He was the first true superstar of professional baseball in Detroit, a slugger who came along and led the city to its first (and only) National League championship ever (yes, National League). At six feet two inches tall, and tipping the scales at nearly 210 pounds, he was a hulking physical specimen compared to his contemporaries. “He was a great hitter,” noted his former teammate John McGraw, the legendary manager of the New York Giants. “One of the most powerful batters of all time.”
We’re talking about Big Dan Brouthers, the Hall of Fame first baseman who played three years for the National League’s Detroit Wolverines from 1886 to 1888.
He was born in Sylvan Lake, New York, on May 8, 1858, little more than a month after the first pencil with an attached eraser was patented, and a few days before Minnesota was admitted as the 32nd state. Brouthers (pronounced BREW-thurz) began his baseball playing career with the National League’s Troy Trojans as a 21 year-old in 1879. Two years later, he had his breakout season as a member of the Buffalo Bisons, hitting .319. He twice led the league in hitting playing in the Queen City, as part of Buffalo’s “Big Four” of Brouthers, Jack Rowe, Hardy Richardson, and Deacon White.
But the Bisons were struggling to survive financially, and after the 1885 season, the “Big Four” were all sold to the Detroit Wolverines for the bargain-basement price of $7,000. It was the most sensational sporting news of the offseason, and instantly put Detroit, the “Paris of the West,” on the baseball map. The Wolverines, who had finished over .500 only once in their five years of existence, were suddenly considered contenders.
The predictions held true. The 1886 National League pennant race was a neck-and-neck battle between Detroit and Cap Anson’s Chicago White Stockings. The Sox, with a record of 90-34, barely edged out the Wolverines, who improved to 87-36. Brouthers topped the circuit in doubles (40) and home runs (11) while batting .370 and striking out only 16 times.
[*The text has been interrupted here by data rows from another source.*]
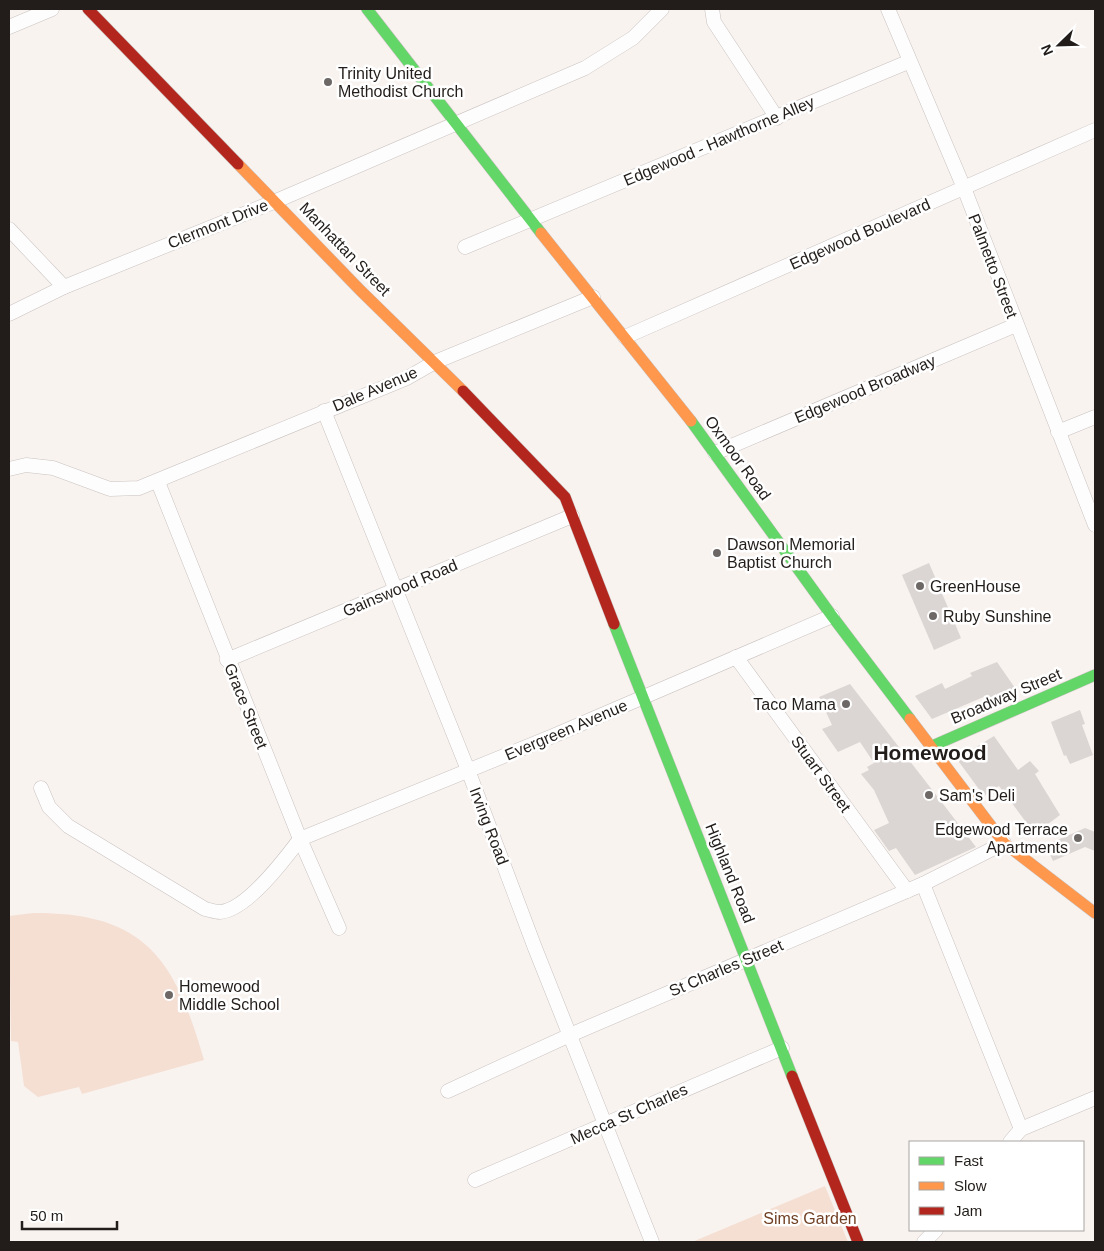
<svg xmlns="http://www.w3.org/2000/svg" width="1104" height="1251" font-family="Arial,sans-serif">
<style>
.green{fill:#f5dfd3}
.building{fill:#dbd6d3}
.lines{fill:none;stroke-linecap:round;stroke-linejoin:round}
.street-casing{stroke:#c9c3c1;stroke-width:15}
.fast-casing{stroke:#c9c3c1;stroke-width:12}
.slow-casing{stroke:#c9c3c1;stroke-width:12}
.jam-casing{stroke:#c9c3c1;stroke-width:12}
.street{stroke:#fefdfd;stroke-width:14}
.fast{stroke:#63d668;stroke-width:11}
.slow{stroke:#ff974d;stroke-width:11}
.jam{stroke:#b3261e;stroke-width:11}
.poi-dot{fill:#6d6865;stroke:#fff;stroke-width:2}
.labels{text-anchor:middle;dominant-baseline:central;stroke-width:5;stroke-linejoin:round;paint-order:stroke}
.poi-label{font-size:16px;fill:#221d1a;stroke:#fff;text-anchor:start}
.street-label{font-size:16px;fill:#221d1a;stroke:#fff}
.park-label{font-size:16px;fill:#714024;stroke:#fff}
.district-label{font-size:21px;font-weight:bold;fill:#221d1a;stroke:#fff}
</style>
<rect width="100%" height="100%" fill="#f9f3f0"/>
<!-- green -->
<g class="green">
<path d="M33,913C145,912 175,959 204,1060L82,1094L79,1087L38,1097L24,1086L18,1042L11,1041L9,916Z"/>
<polygon points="825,1186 848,1242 692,1242"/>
</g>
<!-- building -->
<g class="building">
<polygon points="929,563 961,638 934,650 902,575"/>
<polygon points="997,662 1015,688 989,700 986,696 932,719 915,696 942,683 945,689 972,676 970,673"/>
<polygon points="850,684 940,800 976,847 915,875 896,848 889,851 874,830 889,823 874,790 861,774 869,770 867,767 874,763 860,742 838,752 822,729 832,725 819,697"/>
<polygon points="1080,710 1085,724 1082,725 1093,755 1070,764 1066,755 1064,756 1051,722"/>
<polygon points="994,736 1018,770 1030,761 1039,771 1035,774 1060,815 1035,834 999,786 984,796 959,762 960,757"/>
<polygon points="1085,828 1095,832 1095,851 1085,847 1053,861 1046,845"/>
</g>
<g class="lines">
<!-- street casing -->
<g class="street-casing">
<g id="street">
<polyline points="712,9 714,22 777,118"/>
<polyline points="888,9 964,188 1095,525"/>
<polyline points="9,27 52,9"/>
<polyline points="9,229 64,287"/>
<polyline points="465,247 908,62"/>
<polyline points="9,314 64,287 276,201 585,68 633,38 662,9"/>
<polyline points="625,337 1095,130"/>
<polyline points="324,411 468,770 535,948 652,1242"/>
<polyline points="1058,432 1095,417"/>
<polyline points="715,453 1016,325"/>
<polyline points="9,469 26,465 53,468 110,489 139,488 407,378 435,362 593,297"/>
<polyline points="158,482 300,839 339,928"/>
<polyline points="736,657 907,891"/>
<polyline points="227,660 572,516"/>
<path d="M41,788L49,807L68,826L205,909C210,910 216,912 220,912C247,910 285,859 300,839"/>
<polyline points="300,839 553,736 832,616"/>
<polyline points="923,884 1021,1129"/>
<polyline points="448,1091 570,1035 923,884 1004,843"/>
<polyline points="1010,1142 1021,1129 1095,1098"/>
<polyline points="475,1180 782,1048"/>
<polyline points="924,1242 936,1230"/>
</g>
</g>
<!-- fast casing -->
<g class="fast-casing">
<g id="fast">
<polyline points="367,9 541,233"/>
<polyline points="691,421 832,616 910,719"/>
<polyline points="614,624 792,1076"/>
<polyline points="930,747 1095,675"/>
</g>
</g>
<!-- slow casing -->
<g class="slow-casing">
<g id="slow">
<polyline points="238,164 360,290 463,391"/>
<polyline points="541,233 691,421"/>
<polyline points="910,719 1004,843 1095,913"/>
</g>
</g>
<!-- jam casing -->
<g class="jam-casing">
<g id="jam">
<polyline points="88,9 238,164"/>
<polyline points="463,391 565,497 614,624"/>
<polyline points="792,1076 858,1242"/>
</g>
</g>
<!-- street -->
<use href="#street" class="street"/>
<!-- fast -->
<use href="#fast" class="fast"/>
<!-- slow -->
<use href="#slow" class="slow"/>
<!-- jam -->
<use href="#jam" class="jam"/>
</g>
<!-- markers -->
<g class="poi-dot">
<circle cx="328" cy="82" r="5"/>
<circle cx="717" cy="553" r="5"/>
<circle cx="920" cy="586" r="5"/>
<circle cx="933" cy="616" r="5"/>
<circle cx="846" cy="704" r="5"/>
<circle cx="929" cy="795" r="5"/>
<circle cx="1078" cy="838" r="5"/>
<circle cx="169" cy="995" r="5"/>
</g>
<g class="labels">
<!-- poi labels -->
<g class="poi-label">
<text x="338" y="73">Trinity United<tspan x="338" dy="18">Methodist Church</tspan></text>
<text x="727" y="544">Dawson Memorial<tspan x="727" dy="18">Baptist Church</tspan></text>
<text x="930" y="586">GreenHouse</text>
<text x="943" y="616">Ruby Sunshine</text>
<text x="836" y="704" text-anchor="end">Taco Mama</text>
<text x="939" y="795">Sam's Deli</text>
<text x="1068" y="829" text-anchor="end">Edgewood Terrace<tspan x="1068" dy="18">Apartments</tspan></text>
<text x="179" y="986">Homewood<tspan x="179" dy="18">Middle School</tspan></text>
</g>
<!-- street labels -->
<g class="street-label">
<text transform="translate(719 141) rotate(-23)">Edgewood - Hawthorne Alley</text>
<text transform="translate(218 224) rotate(-22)">Clermont Drive</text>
<text transform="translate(860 234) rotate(-24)">Edgewood Boulevard</text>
<text transform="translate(345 249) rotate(46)">Manhattan Street</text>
<text transform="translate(993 266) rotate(69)">Palmetto Street</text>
<text transform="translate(375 389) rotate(-23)">Dale Avenue</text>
<text transform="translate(865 389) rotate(-23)">Edgewood Broadway</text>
<text transform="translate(738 458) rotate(54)">Oxmoor Road</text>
<text transform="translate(400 588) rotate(-23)">Gainswood Road</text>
<text transform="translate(1006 696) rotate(-23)">Broadway Street</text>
<text transform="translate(246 706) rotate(68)">Grace Street</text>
<text transform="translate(566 730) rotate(-23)">Evergreen Avenue</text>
<text transform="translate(821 774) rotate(54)">Stuart Street</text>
<text transform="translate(489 826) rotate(69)">Irving Road</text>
<text transform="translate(730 873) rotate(68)">Highland Road</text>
<text transform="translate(726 968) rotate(-23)">St Charles Street</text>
<text transform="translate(629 1114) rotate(-24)">Mecca St Charles</text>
</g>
<!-- park labels -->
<g class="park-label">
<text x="810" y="1218">Sims Garden</text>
</g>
<!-- district labels -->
<g class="district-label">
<text x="930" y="752">Homewood</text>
</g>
</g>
<!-- border -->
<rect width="1104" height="1251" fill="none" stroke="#221d1a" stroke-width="20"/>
<!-- legend -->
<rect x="909" y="1141" width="175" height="90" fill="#ffffff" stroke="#a7a5a3"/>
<rect x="919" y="1157" width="25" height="8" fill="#63d668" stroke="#a7a5a3"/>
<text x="954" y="1166" font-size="15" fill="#221d1a">Fast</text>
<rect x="919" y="1182" width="25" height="8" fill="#ff974d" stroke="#a7a5a3"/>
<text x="954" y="1191" font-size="15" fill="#221d1a">Slow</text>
<rect x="919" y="1207" width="25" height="8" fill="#b3261e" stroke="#a7a5a3"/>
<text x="954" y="1216" font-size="15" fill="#221d1a">Jam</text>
<!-- north arrow -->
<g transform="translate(1059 45) rotate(247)" stroke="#ffffff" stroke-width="4" paint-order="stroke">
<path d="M0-4L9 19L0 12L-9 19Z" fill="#221d1a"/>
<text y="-8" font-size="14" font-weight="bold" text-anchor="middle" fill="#221d1a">N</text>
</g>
<!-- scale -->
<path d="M22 1221v8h95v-8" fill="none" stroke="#221d1a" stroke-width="2.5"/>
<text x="30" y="1221" font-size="15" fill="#221d1a" stroke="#ffffff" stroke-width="4" paint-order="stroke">50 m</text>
</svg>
The 1887 season was an unusual one in baseball. That year, the rules were changed so that bases on balls were counted as hits. When the dust settled, Brouthers’s batting average was originally tabulated at .419. By the next summer, however, the new rule was done away with. Walks were no longer counted as hits, and statistics for 1887 were retroactively changed. Still, Brouthers’s season was a monster one: He scored 153 runs in 123 games, again led the league in doubles with 36, to go with 20 triples and a dozen home runs. He knocked in 101, while hitting .338. The Wolverines paced the National League in both batting average (.299) and runs scored (969) in 1887.
The Wolverines went all the way that year, finishing atop the N.L. at 79-45, 3.5 games in front of the runner-up Philadelphia Quakers. The 115,000 residents of the city of Detroit reveled in their first taste of baseball success.
The St. Louis Browns, the champions of the American Association (considered the “other” major league) formally challenged Detroit to a best-of-fifteen postseason tournament, called “The World’s Series.” Detroit pulled out the upset to win the city’s first-ever championship.
The party did not last long. The 1888 Wolverines were decimated by injuries. The salary demands of key players, including Brouthers, were a distraction all summer long. Brouthers had another fine season, hitting .307 and again leading the N.L. in doubles, but Detroit finished a disappointing 68-63, sixteen games off the pace. Attendance fell, plunging the club deep in the red. By the end of the season, the team was forced to close up shop for good. One year removed from a World’s Series championship, the Wolverines were relegated to the dustbin of Detroit sports history.
As for Brouthers, he went on to play another nine seasons of big-league baseball (for eight teams in three different leagues). He won three more batting titles, giving him five for his career, to go along with a lifetime average of .342.
After his tenure in the majors, Brouthers played for several more years in the bush leagues, including a .415 season at age 39 for the Springfield Ponies in 1897. At the ripe age of 46 in 1904, he batted .373 for the Poughkeepsie Colts in the Hudson River League.
Brouthers died in 1932, and was voted into the Hall of Fame in 1945. In 1999, the Society for American Baseball Research (SABR) voted him the sixth-greatest player of the 19th Century. He was all of that, but he was also the first superstar ballplayer to earn the adoration from the sports fans of Detroit.